On Sunday July 13th Kingsport Tennessee a town in the heart of Appalachia was host to the 3rd Annual Kingsport Mini Maker Faire. The Faire was billed as an event where “tech meets hillbilly ingenuity” and made good on its promise with lots of local cultural influence on top of the typical Maker Faire fare. The Kingsport Mini Maker Faire is produced as part of Fun Fest, a local week long summer celebration with events throughout the town including live music, food, and outdoor events. Fun Fest has been going strong since 1981 and they added the Kingsport Mini Maker Faire to the festivities three years ago.
I was happy to be on hand as an exhibitor showing off some of the educational kits that I make through Harris Educational. I was joined by my nephew Brian Byrd who lives in Morristown Tennesse about an hour away. Brian helped me out with my first ever Maker Faire exhibit at the San Mateo Faire in 2011 and it was great being able to work with him again! He’s great with kids and there were a lot of families and kids at the Kingsport Mini Maker Faire.
I was also there promoting the 2015 Burlington Mini Maker Faire that we produce in Burlington North Carolina. I thought I’d be the only other Maker Faire producer on hand but was happy to run into my friend Matthew Wade, the director of the Martinsville Mini Maker Faire and director of the Fab Lab in Martinsville Virginia. Matthew was there showing folks the educational value of 3D printing. I also met some folks from the Atlanta Maker Faire who were there to promote their upcoming event on October 4th and 5th. The Atlanta Maker Faire was also giving away Tee Shirts for folks to customize. Its amazing to see regional Maker Faire producers working together to support each other’s events and it really drives home the fact that Makers are all about community. It doesn’t matter if that community is local, state, regional, national, or international. Its all about sharing the joys of making with others.
The Kingsport Mini Maker Faire had a great cross section of makers and projects ranging from the technical to the artistic. Local makers showed off First Robotics projects, plarning from used plastic grocery bags to make recycled crochet, quilting, sewing, and even paper dress making. There were school, university, and local maker clubs and maker spaces represented too including the Knox Makers, a group from Knoxville TN. I saw a few familiar faces from the Asheville Makers from Asheville NC including Sanford Neon showing off his cool Neon Sign and High Voltage projects. There were authors, gamers, cosplay enthusiasts, and even a chemistry demonstration of nonnewtonian fluids.

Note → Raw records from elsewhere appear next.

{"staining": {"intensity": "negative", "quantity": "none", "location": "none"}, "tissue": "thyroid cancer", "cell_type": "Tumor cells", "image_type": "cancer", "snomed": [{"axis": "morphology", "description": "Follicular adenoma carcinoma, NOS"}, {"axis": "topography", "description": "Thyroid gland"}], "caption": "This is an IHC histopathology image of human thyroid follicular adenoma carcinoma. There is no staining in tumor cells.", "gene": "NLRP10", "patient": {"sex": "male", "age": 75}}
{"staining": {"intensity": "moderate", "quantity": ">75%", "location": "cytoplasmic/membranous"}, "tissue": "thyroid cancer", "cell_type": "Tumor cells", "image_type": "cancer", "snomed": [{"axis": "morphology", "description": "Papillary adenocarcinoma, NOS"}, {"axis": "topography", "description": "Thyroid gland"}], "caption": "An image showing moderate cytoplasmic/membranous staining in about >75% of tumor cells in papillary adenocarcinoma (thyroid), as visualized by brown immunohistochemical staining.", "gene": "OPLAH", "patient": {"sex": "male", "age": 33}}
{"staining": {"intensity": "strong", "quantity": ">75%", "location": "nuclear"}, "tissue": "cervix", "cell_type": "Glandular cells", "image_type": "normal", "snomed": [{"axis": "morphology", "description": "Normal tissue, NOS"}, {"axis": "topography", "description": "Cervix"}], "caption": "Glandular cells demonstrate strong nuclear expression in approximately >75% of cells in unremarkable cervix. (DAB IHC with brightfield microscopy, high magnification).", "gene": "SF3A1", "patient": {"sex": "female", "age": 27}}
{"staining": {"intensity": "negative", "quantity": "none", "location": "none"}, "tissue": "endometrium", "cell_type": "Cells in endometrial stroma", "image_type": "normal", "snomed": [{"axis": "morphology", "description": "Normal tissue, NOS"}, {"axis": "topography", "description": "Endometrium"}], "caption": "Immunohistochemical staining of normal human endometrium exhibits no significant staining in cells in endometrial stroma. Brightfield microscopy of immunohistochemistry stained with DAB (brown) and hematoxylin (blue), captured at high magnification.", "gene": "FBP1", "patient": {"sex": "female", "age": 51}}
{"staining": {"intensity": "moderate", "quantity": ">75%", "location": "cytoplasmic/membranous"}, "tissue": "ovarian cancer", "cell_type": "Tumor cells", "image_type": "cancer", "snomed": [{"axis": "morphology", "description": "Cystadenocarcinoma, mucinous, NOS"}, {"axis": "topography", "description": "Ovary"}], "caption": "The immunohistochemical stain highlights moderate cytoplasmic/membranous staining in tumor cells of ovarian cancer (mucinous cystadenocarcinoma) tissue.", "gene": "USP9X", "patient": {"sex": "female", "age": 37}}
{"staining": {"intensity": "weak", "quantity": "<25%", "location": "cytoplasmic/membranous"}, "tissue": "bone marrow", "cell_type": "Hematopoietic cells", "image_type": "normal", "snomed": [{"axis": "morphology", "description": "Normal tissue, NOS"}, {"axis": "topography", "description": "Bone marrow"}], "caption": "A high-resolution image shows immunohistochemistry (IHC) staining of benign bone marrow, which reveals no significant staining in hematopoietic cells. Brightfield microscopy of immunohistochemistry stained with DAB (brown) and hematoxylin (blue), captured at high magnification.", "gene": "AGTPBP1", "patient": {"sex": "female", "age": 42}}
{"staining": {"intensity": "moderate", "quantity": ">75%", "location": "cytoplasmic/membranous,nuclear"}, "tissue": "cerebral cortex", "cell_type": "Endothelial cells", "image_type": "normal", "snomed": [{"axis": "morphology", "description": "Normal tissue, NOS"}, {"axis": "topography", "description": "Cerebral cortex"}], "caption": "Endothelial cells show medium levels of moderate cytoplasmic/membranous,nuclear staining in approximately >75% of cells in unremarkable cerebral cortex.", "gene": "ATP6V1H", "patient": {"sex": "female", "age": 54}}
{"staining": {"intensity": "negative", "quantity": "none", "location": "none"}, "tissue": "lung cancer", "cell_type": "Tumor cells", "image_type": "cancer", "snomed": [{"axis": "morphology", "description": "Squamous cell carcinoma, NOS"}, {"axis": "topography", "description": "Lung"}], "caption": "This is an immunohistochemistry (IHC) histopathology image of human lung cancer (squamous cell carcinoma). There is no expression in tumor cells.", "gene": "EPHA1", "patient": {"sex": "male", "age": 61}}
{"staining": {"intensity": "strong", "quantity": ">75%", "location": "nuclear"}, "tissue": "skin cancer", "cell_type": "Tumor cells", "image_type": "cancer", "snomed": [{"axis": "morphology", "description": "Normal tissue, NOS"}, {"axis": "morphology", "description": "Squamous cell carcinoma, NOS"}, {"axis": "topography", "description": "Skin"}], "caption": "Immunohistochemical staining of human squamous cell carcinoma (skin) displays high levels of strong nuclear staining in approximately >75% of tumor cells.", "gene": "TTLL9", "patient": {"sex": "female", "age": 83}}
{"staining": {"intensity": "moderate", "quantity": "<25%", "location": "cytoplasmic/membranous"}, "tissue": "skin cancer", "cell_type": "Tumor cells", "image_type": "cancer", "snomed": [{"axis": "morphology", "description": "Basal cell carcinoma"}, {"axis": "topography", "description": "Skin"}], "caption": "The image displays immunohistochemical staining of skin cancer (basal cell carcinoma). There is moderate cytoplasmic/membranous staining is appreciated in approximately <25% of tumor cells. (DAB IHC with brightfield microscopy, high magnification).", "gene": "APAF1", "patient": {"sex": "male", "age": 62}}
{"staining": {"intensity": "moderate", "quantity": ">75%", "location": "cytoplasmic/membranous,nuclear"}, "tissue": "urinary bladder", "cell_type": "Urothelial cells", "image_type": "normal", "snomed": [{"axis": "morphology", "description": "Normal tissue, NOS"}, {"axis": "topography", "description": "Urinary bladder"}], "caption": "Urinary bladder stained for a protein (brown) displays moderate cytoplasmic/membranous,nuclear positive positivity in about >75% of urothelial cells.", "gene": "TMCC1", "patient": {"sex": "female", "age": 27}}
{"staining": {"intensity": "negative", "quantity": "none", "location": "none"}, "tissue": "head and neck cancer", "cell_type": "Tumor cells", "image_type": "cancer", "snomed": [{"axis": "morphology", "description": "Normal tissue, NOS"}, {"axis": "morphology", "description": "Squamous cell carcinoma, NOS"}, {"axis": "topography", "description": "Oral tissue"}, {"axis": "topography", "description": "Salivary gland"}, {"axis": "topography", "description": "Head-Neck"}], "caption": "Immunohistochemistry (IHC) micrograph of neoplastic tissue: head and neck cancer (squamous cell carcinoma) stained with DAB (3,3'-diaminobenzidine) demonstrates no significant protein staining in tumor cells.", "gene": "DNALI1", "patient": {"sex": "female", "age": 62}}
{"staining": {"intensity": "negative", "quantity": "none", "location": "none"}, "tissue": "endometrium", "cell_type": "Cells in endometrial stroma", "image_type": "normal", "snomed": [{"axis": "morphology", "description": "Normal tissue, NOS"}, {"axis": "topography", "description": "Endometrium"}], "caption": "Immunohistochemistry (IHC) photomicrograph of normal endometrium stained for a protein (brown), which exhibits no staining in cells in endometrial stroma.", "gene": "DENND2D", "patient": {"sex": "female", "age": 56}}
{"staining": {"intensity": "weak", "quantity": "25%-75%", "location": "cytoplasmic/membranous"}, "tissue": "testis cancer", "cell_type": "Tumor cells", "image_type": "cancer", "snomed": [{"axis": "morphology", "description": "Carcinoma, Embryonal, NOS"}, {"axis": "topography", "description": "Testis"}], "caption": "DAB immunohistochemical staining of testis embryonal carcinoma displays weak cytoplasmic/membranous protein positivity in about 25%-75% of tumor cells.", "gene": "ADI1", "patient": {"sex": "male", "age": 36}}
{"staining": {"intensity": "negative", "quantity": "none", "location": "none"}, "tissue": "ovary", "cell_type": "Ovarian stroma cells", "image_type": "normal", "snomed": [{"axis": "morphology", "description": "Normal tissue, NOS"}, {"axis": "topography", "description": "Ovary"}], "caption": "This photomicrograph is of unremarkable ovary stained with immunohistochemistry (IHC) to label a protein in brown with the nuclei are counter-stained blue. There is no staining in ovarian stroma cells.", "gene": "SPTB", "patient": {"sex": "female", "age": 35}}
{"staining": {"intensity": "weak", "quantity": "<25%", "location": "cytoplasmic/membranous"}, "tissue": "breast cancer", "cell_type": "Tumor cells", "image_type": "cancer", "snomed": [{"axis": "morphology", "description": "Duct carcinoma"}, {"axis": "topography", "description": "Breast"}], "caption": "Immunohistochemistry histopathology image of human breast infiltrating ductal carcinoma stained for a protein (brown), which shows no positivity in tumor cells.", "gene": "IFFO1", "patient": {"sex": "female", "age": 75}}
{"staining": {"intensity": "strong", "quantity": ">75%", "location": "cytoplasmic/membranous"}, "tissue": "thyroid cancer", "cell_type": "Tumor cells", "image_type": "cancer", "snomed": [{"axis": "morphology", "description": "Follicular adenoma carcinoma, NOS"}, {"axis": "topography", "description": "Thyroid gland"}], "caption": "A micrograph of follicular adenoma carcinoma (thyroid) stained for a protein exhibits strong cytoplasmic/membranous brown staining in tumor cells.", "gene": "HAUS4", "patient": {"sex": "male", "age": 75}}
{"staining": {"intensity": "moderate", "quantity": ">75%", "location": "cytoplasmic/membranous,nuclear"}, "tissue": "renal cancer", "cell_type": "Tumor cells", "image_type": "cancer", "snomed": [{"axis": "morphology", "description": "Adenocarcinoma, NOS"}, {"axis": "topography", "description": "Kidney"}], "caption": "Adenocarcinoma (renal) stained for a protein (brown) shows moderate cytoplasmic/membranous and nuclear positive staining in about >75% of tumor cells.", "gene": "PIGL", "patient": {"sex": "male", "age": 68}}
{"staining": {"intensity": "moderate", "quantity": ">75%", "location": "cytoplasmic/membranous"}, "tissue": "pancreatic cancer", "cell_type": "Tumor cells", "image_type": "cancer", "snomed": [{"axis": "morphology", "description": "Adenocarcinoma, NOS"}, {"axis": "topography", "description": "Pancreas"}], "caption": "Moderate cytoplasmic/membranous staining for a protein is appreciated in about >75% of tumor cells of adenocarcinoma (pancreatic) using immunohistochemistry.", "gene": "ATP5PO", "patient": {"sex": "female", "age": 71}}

My personal favorite from the Kingsport Mini Maker Faire were the Rat Rods. Parked outside the Kingsport Civic Auditorium where the Maker Faire was going on inside, on a hill overlooking the roadway were three amazing vehicles. From a distance they just looked like cool hot rods made out of 1930’s and 1940’s car parts. When viewed up close, especially when given a tour by the Makers themselves more and more details jump out at you. Each car is an artistic story made out of found and recycled items lovingly welded together into a functional and street legal masterpiece.
The makers were fun to talk to and had an interesting story to tell with their automotive creations. Don Cobb, a supporter of Fun Fest and the Maker Faire gave me a great tour of his car made out of the remains of a vehicle rusting away in a field. Don Newbry’s creation is a Rat Rod made out of a 1930’s manure spreader. He assured us that it has been pressure washed at least once. Don loves robotics and had remote control actuators to activate some cool and surprising features on his Rod including a baby with haunting red LED eyes. The last of the Rat Rods was built by Lowell Carroll as a tribute to a friend who had passed away Robert Drew Nelms. Carroll’s rod was designed to get performance out of a flat four cylinder engine instead of a V6 or V8 as one might expect in such a vehicle. Every square inch of these vehicles yielded a new surprise each time I looked at them.